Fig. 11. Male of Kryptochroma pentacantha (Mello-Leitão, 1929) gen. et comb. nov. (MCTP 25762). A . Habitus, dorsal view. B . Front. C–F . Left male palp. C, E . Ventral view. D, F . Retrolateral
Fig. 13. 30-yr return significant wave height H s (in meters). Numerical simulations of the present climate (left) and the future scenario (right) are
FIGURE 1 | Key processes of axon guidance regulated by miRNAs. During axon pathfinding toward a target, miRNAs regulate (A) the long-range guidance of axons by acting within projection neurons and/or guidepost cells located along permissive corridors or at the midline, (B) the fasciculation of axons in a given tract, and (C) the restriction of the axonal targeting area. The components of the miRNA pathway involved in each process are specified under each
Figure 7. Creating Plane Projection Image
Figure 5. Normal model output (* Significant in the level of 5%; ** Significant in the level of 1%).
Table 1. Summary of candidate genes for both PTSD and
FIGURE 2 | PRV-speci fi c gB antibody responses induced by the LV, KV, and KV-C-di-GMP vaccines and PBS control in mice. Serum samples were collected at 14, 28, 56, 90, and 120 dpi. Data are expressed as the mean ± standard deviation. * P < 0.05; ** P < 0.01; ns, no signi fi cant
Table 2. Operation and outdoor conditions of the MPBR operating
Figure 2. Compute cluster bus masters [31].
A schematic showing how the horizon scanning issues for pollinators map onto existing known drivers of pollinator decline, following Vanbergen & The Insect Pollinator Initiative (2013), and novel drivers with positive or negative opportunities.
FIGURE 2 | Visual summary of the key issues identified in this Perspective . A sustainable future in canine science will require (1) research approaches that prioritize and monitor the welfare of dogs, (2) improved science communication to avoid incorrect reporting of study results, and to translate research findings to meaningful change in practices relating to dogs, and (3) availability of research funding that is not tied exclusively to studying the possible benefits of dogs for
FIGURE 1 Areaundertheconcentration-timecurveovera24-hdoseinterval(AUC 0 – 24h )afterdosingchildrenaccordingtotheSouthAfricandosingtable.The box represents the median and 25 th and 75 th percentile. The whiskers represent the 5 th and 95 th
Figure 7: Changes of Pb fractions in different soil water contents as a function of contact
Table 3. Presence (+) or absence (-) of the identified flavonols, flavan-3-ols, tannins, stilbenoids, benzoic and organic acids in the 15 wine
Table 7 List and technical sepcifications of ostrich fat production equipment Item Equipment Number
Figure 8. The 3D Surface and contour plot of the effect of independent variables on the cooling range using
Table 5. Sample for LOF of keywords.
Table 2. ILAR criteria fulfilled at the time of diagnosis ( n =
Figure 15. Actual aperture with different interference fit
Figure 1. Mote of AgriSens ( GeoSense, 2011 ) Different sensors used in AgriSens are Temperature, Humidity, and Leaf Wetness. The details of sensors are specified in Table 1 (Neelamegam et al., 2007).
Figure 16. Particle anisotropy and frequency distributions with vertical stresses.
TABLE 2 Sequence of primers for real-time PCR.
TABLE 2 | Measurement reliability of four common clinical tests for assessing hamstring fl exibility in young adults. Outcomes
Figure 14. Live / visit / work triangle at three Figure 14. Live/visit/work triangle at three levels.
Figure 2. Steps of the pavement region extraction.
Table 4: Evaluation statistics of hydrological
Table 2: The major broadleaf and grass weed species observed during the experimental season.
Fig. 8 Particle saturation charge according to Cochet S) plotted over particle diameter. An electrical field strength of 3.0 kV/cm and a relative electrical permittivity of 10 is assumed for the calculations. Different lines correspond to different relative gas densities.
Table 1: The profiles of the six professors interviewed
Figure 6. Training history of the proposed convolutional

EXERCISE AIM:
Return each line of the material above that holds the string "future".

OUTPUT BELOW:
Fig. 13. 30-yr return significant wave height H s (in meters). Numerical simulations of the present climate (left) and the future scenario (right) are
FIGURE 2 | Visual summary of the key issues identified in this Perspective . A sustainable future in canine science will require (1) research approaches that prioritize and monitor the welfare of dogs, (2) improved science communication to avoid incorrect reporting of study results, and to translate research findings to meaningful change in practices relating to dogs, and (3) availability of research funding that is not tied exclusively to studying the possible benefits of dogs for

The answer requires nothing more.